Будучи в злосчастной командировке, отец на обратном пути сумел задержаться на несколько дней в Москве, остановившись не в нашей квартире, а в квартире маминого родного брата, дяди Рафаила – на Курбатовском, остановиться не было никакой возможности по самым различным причинам. В двух комнатах (смежных), где как-то существовать было возможно, временно поселилась семья некоего Гусева – отец, мать и больной мальчик, которому отец что-то подарил, кажется, нашего новогоднего Деда Мороза. Гусевы согревали место своего проживания посредством железной печки – буржуйки, обогревательного устройства, сделанного из стали и чугуна с дымоходом – трубой, выводящей продукты горения из топки на улицу через окно комнаты.

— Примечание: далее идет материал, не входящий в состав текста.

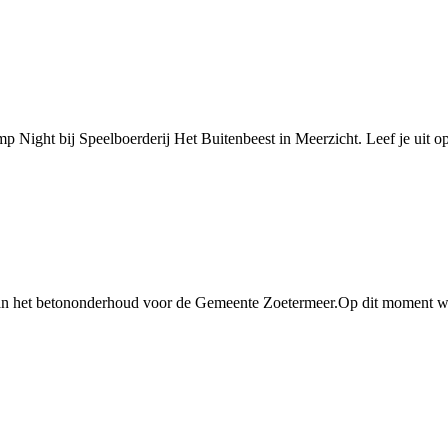
p Night bij Speelboerderij Het Buitenbeest in Meerzicht. Leef je uit op
g van het betononderhoud voor de Gemeente Zoetermeer.Op dit moment wo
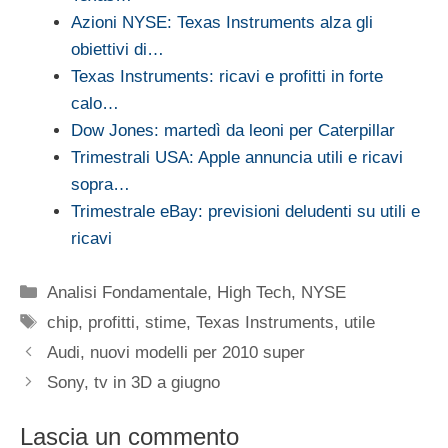
Azioni NYSE: Texas Instruments alza gli
obiettivi di…
Texas Instruments: ricavi e profitti in forte
calo…
Dow Jones: martedì da leoni per Caterpillar
Trimestrali USA: Apple annuncia utili e ricavi
sopra…
Trimestrale eBay: previsioni deludenti su utili e
ricavi
Categorie
Analisi Fondamentale
,
High Tech
,
NYSE
Tag
chip
,
profitti
,
stime
,
Texas Instruments
,
utile
Audi, nuovi modelli per 2010 super
Sony, tv in 3D a giugno
Lascia un commento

Из Москвы отец привёз в Новосибирск полушубок на лисьем меху, альбом с японскими почтовыми открытками, две книги и ещё что-то, не оставшееся в моей памяти. В кармане полушубка я обнаружил… готовальню, неизвестно каким образом там оказавшуюся. Вскоре полушубок был то ли продан, то ли обменен на толкучке (рынке, иными словами) на продукты – после болезни мне требовалось усиленное питание. С японскими открытками, кстати, очень красивыми, я поступил по – варварски. Поскольку лица некоторых японок на открытках мне страшно не понравились, я по – глупости решил пройтись по ним простым карандашом, пририсовывая некоторым красоткам из Страны восходящего солнца усы и что-то там ещё. Несколько позже, уже в Москве, вдобавок к усам я выразил в письменном виде, прямо на открытках, своё компетентное мнение о лицах некоторых японских дам. Именно некоторых, так как у других из них лица были очаровательны и меня нисколько не возмущали. Каким образом этот альбом с японскими открытками оказался в распоряжении отца, мне неизвестно.
Что касается книг, то это были уже упомянутый выше «Новый швейцарский Робинзон» и «Хижина дяди Тома» Гарриет Бичер-Стоу. Последнюю книгу отец вскоре обменял на детские стихи Владимира Маяковского, которого очень почитал. Впрочем, обмен произошёл в первую очередь не по причине любви папы к творчеству поэта – горлана, а в силу понимания того, что знакомиться с романом Бичер-Стой мне немножко рановато. Тут я должен оговориться, читать я научился, уже вернувшись в Москву, а потому книжки мне читали родители, естественно, вслух. Забавная деталь – я некоторое время никак не мог понять, как это можно читать книжки не вслух, про себя.
Детские стихи Владимира Владимировича не произвели на меня ни малейшего впечатления. Они и сейчас не вызывают у меня особого восторга. Впрочем, и не только детские. Тем более странным может показаться моё предположение, что в своём предыдущем воплощении я был именно… этим человеком. Вероятность такой реинкарнации я оцениваю процентов в 20–25. Но не будем забегать далеко вперёд. Всему своё время.